Tugas khusus ini diberikan pada tiga orang termasuk Manila, namun tak disebutkan siapa sosok orang tua itu.

Belakangan sosok orang tua itu adalah Bung Karno di Wisma Yaso. Manila dan dua temannya kaget otomatis. Ketiganya diperintahkan untuk memastikan tak ada kunjungan atau tamu yang menemui Bung Karno.

Manila mengaku selama 10 hari menjaga Bung Karno, hanya dia yang setia. Dua temannya malah curi kesempatan, untuk pergi menemui pacarnya masing-masing.

Manila mengatakan makan bareng dengan Bung Karno, dari menu ransum prajurit sampai kadang kalau bosan, Bung Karno minta dibelikan nasi padang dan makan bareng bersama Manila.

Manila ingat, di sela-sela dia menjaganya, Bung Karno sering memberikan wejangan. Yang paling teringat adalah wejangan,“Manila, kalau kamu menjadi pemimpin di Indonesia, ada satu hal yang tak boleh kamu lupakan: jangan pernah mengubah kebinekaan kita. Kekuatan kita ada pada kebinekaan itu.”

Puluhan tahun kemudian usai pak Harto lengser dari jabatannya, dan sakit-sakitan, Manila bertamu ke Cendana untuk menjenguk pak Harto.

Dalam sebuah kesempatan itu, Manila menyampaikan Jenderal Besar Soeharto lebih beruntung dari Bung Karno.

Saat sakit Soeharto masih mendapatkan perawatan di rumah sakit terbaik, ditangani tim dokter kepresidenan.

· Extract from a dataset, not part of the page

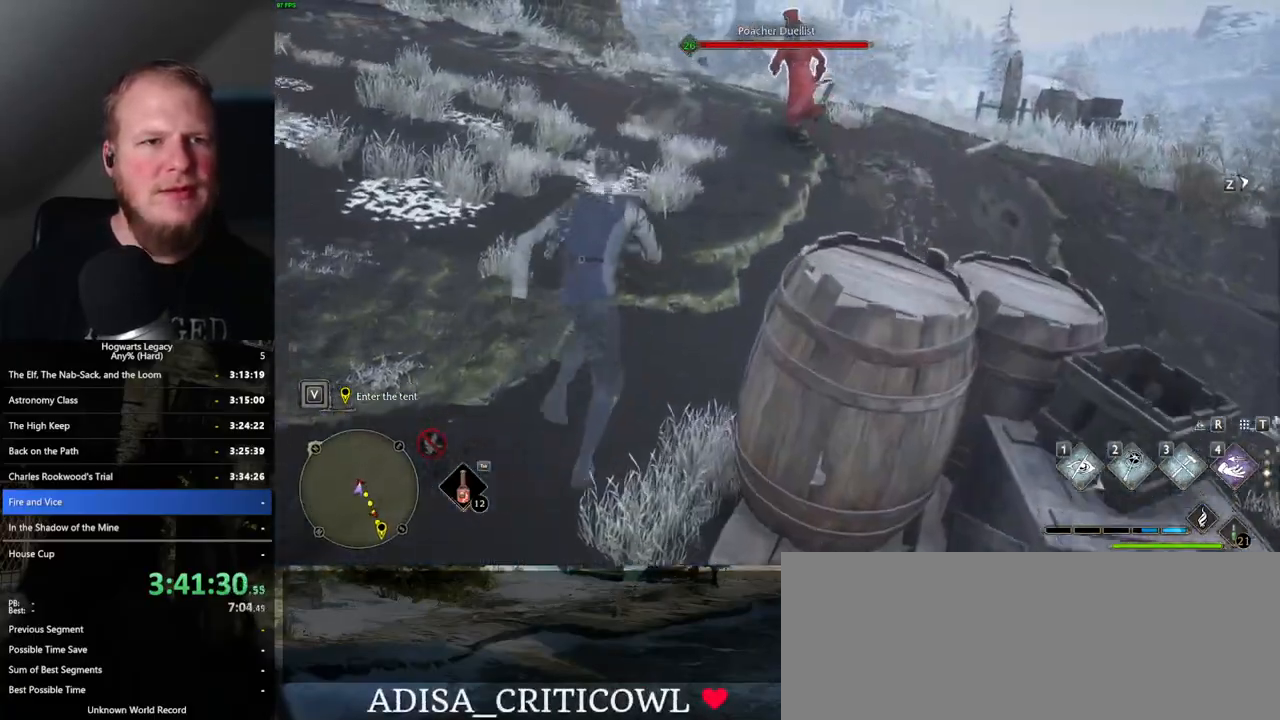
{"keys": ["w"], "mouse": [], "events": [[34, "mouse_mb5", "down"], [267, "mouse_mb5", "up"]]}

Manila mengatakan saat Bung Karno sakit dia cuma diberi naspro, obat untuk sakit ringan tanpa resep dokter. Mendengar cerita Manila tersebut, Soeharto mengungkapkan dia tidak pernah menyuruh untuk menyengsarakan Sukarno

“Saya hanya meminta agar Bung Karno jangan berhubungan dengan media asing. Kalau beliau bicara keluar, dunia akan mendukung beliau, Asia Afrika akan mendukung, bisa membelanya, dan kita bisa perang saudara. Saya ini tidak ada artinya, Manila, dibanding Bung Karno,” ujar pak Harto.